The example that comes to mind about this is the following. When I was living in India, I lived up in the Himalayas at about 12,0000 feet in a small cave. In the summertime, sometimes a shepherd would go by with his flocks. He would just go by, there was a meadow below the cave. One day a teenaged boy came up. He had obviously never been with the sheep before so he was terrified of losing even a single one, especially the goats, which were always running off. He was very, very nervous.

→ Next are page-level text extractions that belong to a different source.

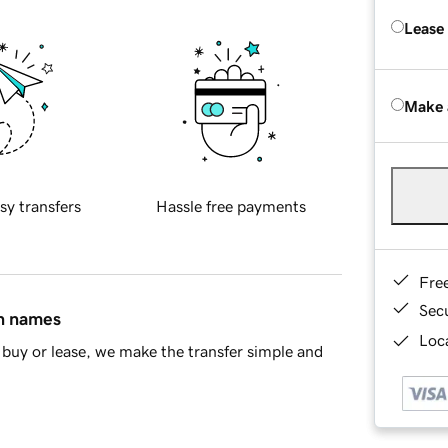
Lease
Make 
sy transfers
Hassle free payments
Fre
Sec
in names
Loca
buy or lease, we make the transfer simple and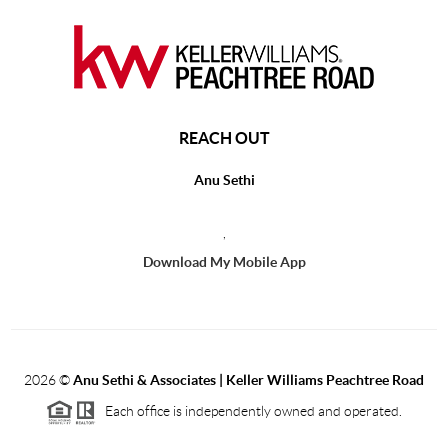
REACH OUT
Anu Sethi
,
Download My Mobile App
2026
©
Anu Sethi & Associates | Keller Williams Peachtree Road
Each office is independently owned and operated.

He knew that if he lost any sheep he'd get a big beating when he got back, so he was keeping them tightly together in the flock. All day long, whenever I looked out, he was sending them over here and he was sending them over there, keeping them very tightly together, with the result that at the end of the day the sheep were extremely nervous. They hadn't really had anything to eat and the boy was completely exhausted. The next day the regular shepherd came back up. He was an old guy and he did what he always did which was to take the sheep down to the meadow, leave them alone, go and sit up on the little hillock, lie out there with his bottle of beer, and just watch them. So, of course, the sheep wandered about and there was plenty to eat, so they ate. Then, after a while, they just sat down. The shepherd spent the whole day just watching them, keeping an eye on them. At the end of the day he rounded them up and took them back down and everyone was happy.

Keep a Relaxed and Mindful Mind 

This is a perfect example of what I'm talking about. If we try to keep our minds too rigid, too controlled, all that happens is that we get very stressed and uptight. I'm sure you've seen that happening. People try so hard to be perfect and good and not lose anything and keep their minds the way they're supposed to, but all that happens is that they end up with a kind of nervous condition in the body that the Tibetans call Rlung, where the prana in the body, the energy or Qi, goes completely crazy. It's because we try too hard, and all that happens is that we end up very nervous. Instead, what we should try to do is keep the mind very relaxed, very spacious. Not relaxed, spacious, half asleep and losing it, or just chattering away and loose, but a very spacious mind in which the central awareness is absolutely poised so that whatever is going on in the body, with the feeling, in the mind, or in the environment, we know. We’re not lost in our memories of what was happening yesterday or last year or when we were children. We're not lost in our thoughts and anticipations of what's going to happen next or tomorrow or next year. We're not commenting, we're not judging. We're not carrying on our usual fantasies and mental chatter. We are with what is happening in the moment, just with it, that is all.

Now, if our minds can sustain that presence then whatever happens we have the space to deal with it. Whatever comes into the mind, we recognize it, we accept it and we let it go. We don't hold onto it. We don't identify with it because, coming back to what I said before, our problem is that we try to identify. We identify with our memories, our thoughts, our feelings, our emotions. We think this is me, and therefore we suffer. We need to see that memories are just mental states, emotions are just states, feelings are just states, the thoughts that come into our minds are just mental states. They're like bubbles. They arise, they expand and they burst, to be replaced by other bubbles. This is not who we are.